Artistic quality is an important part of Cranston Printing. They have
two studios, one in New York and one in Cranston that work with about 20 to
25 artists. The company does not use any freelance artists and does not
license many designs for their products. The only designs they license are
big sellers like the Care Bear
designs. When a company licenses a design for their textile products, a
stylebook is included in the process of obtaining the design. A stylebook
lays out guidelines for the artists to use their characters or designs.

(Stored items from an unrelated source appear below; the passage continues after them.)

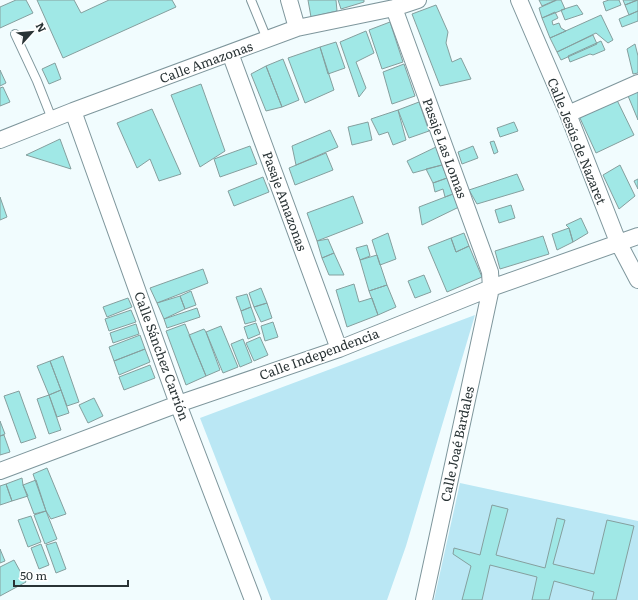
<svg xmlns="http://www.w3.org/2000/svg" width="638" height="600" font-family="Literata,serif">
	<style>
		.green { fill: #bae7f4 }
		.building { fill: #a0e8e6; stroke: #859f9e }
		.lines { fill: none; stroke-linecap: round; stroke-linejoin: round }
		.lane-casing { stroke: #7e969c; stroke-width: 10 }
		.street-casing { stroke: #7e969c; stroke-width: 18 }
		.lane { stroke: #fff; stroke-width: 8 }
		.street { stroke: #fff; stroke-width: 16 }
		.labels { text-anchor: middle; stroke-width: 3.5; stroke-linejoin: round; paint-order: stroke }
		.street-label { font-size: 13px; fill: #293335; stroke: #fff }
	</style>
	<rect width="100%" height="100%" fill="#f1fcfe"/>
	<!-- green -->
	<path class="green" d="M475 315 406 546 387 600H271L200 418Z
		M460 483 638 521V600H434Z"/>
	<!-- building -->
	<path class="building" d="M16 0H26L33 13 0 28V7Z
		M37 0H74L81 13 109 0H172L176 7 63 58Z
		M308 0H336L337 11 311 17Z
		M338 0H364V2L341 9Z
		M539 0H556L542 6Z
		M557 0H561L565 9 542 18 539 8Z
		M609 0H619L621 5 606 11 603 2Z
		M623 0H637L625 5Z
		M638 0V11L629 15 625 5Z
		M436 5 448 32 446 43 452 62 461 58 471 79 440 86 412 14Z
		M577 5 583 14 565 20 561 10Z
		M638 11V21L622 27 619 19Z
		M555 12 558 18 552 21 553 25 559 23 561 28 566 31 550 38 542 18Z
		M601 15 613 40 608 43 596 33 557 52 550 38Z
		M390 22 403 62 382 69 369 30Z
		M366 31 374 53 356 62 366 88 359 97 340 42Z
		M593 35 597 44 561 60 557 52Z
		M601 41 605 50 593 55 590 54 570 62 568 56Z
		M336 42 345 68 328 74 320 47Z
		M635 44 638 56V73L633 74 627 49Z
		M320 47 334 90 305 103 288 58Z
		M283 59 299 100 282 107 266 66Z
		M55 63 61 79 49 84 42 69Z
		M404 64 415 96 392 104 383 72Z
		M266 66 282 107 266 111 251 74Z
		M0 70 6 83 0 86Z
		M201 84 225 151 200 167 171 95Z
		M3 87 10 102 0 106V88Z
		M638 87V120L626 91Z
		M616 98 634 135 596 153 579 116Z
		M419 102 429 131 409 138 398 110Z
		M152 109 181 174 159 181 150 159 137 168 117 123Z
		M398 110 406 140 393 145 388 132 379 135 371 119Z
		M368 122 372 140 352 145 348 127Z
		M514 122 518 131 500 137 497 128Z
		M330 130 338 147 296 165 292 146Z
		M60 139 71 169 26 155Z
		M494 141 498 152 494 154 490 142Z
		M250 146 257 164 220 177 214 159Z
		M473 146 478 158 462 164 458 152Z
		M436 147 442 165 413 173 407 161Z
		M326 153 333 170 295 185 289 168Z
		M442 165 447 178 433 183 426 169Z
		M620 165 635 196 619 209 603 175Z
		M517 174 524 190 477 204 469 190Z
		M263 177 269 192 234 206 228 191Z
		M447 178 453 194 445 197 443 189 435 192 433 183Z
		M638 179V189L634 181Z
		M453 194 459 207 422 225 419 207Z
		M353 196 363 223 317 241 307 213Z
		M0 197 7 217 0 220Z
		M511 205 515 218 499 223 495 210Z
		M581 218 588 233 573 242 569 228 566 225Z
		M569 228 573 242 557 250 552 234Z
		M388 233 396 259 380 265 372 240Z
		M464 233 469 246 456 252 451 238Z
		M543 236 549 254 500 269 495 251Z
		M451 238 456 252 469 246 482 277 447 292 428 247Z
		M328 239 334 253 322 258 317 241Z
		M367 245 370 256 360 260 356 248Z
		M334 253 344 275H329L322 258Z
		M377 255 387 285 369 291 360 260Z
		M203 269 208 283 157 303 150 288Z
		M424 275 431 292 415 298 408 281Z
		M354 284 359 302 372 298 378 315 347 327 336 290Z
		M387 285 396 307 378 315 369 291Z
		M261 288 267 303 254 307 249 293Z
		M191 291 196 305 185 309 180 296Z
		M247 294 251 307 241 311 236 297Z
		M180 296 185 309 164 319 157 303Z
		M128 298 132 307 107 317 103 307Z
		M267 303 272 318 261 322 254 307Z
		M251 307 256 321 245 324 241 311Z
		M197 308 200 317 167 328 164 319Z
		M131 310 136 322 109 331 105 319Z
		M273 322 278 337 265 341 261 326Z
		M256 323 260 334 248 339 244 327Z
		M136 324 139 334 113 343 110 333Z
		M185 324 206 376 186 385 166 331Z
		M221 326 238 367 223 373 206 332Z
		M204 329 206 332 220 370 206 376 189 335Z
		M140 335 145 349 114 361 109 347Z
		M260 337 268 355 254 361 246 343Z
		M243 339 252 362 240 367 231 344Z
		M145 349 150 362 119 375 114 361Z
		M63 356 79 402 67 406 50 361Z
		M50 361 61 390 49 395 37 366Z
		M150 365 155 378 124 390 119 377Z
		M61 390 69 413 57 417 49 395Z
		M19 391 36 438 21 443 4 396Z
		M49 395 61 430 49 434 37 399Z
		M94 398 103 416 88 423 79 405Z
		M0 421 5 434 0 436Z
		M4 435 10 452 0 455V436Z
		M47 468 66 514 51 519 46 511 33 474Z
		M22 478 23 485 28 496 12 501 6 484Z
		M36 480 46 511 34 514 23 485Z
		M6 484 12 501 0 505V486Z
		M492 505 508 509 496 555 545 568 557 518 565 520 553 564 594 574 607 520 634 526 616 600H592L594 592 554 581 549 600H532L537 577 490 565 482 600H462L471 566 453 554 454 548 480 555Z
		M46 511 57 539 45 544 34 515Z
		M31 516 41 542 28 547 18 520Z
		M56 542 66 569 56 573 46 545Z
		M41 544 49 565 39 569 31 548Z
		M0 549 5 561 0 563Z
		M14 560 26 582 0 596V567Z"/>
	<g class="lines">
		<defs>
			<path id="lane" d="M251 0 267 39
				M15 34 37 81 52 119"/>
			<path id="street" d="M289 0 297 28
				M519 0 568 114 618 242 638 280
				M394 8 490 272 491 288 424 600
				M230 53 339 349
				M73 111 178 404 253 600
				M568 114 638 83
				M0 140 73 111 297 28 394 8 418 0
				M0 471 178 404 339 349 491 288 638 236"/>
		</defs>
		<!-- lane casing -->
		<use href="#lane" class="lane-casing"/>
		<!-- street casing -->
		<use href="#street" class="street-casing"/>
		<!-- lane -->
		<use href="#lane" class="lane"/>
		<!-- street -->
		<use href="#street" class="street"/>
	</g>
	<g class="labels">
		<!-- street labels -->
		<g class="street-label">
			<text transform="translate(206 62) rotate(-20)" y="5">Calle Amazonas</text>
			<text transform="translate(577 141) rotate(68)" y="5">Calle Jesús de Nazaret</text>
			<text transform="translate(445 148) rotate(70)" y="5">Pasaje Las Lomas</text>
			<text transform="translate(285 201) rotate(70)" y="5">Pasaje Amazonas</text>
			<text transform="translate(319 354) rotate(-20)" y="5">Calle Independencia</text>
			<text transform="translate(162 356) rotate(70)" y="5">Calle Sánchez Carrión</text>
			<text transform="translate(457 444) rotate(-78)" y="5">Calle Joaé Bardales</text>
		</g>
	</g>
	<!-- north arrow -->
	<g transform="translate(32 32) rotate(63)" stroke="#ffffff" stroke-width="3" paint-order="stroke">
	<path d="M0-3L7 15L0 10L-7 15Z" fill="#293335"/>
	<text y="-6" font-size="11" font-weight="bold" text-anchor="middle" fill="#293335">N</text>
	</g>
	<!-- scale -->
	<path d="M14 580v6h114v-6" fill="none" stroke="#293335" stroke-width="2"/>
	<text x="20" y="580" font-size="12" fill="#293335" stroke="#ffffff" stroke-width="3" paint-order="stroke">50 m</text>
</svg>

Cranston Printing has also copyrighted a design. This design of
American flags has a unique flow that makes it suitable for many
objects: ties, hats, etc. About 400,000 yards were sold after 9/11 and 2.2
million since it was created in 1991.
The designs are printed on mostly cotton fabrics. Only about 2
percent of the fabric is poly-cotton. Designs are transferred onto the
cotton with the use of 6 rotary screen printers. These printers are located
in Webster where only 5 are run at a time while one is being checked for
maintenance. The rotary screen printers use pigments and dyes and separate
the designs into 16 distinct colors. Cranston Printing also uses inkjet
printing where pictures are scanned into a digital file. This digital file
is then printed onto the fabric using a special printer for textiles. CAD is
also an important technological part of Cranston Printing. The designs are
created on the program as well as color identification.
Although Cranston Printing has become successful in the textile
industry, they still face their leading competitor, Springs. Springs has
become the leading textile printing company because it does a lot of
sourcing outside of the country. The company is also in charge of many Disney
licensed textile products.
Besides competition, Cranston Printing faces textile and economical
constraints. About 90 percent of apparel is done off shore in China and
Korea. Some eastern countries charge less for textile production, which
prevents companies from buying American made textiles. Textile supply is the
biggest problem because the low supply creates higher cost. The raw
materials are then decreasing the quality due to this problem.
The topic of textiles and printing was thoroughly covered by Robert
Malachowski. He explained the process and the problems with textiles today.
The process of artistic design and licensing was the most interesting
because the strictness of the stylebook depends on whether a company will
use a design for their textiles. Overall a presentation about a local
textile printing company is pleasing to see with all the competition and
economic problems with textiles in the United States.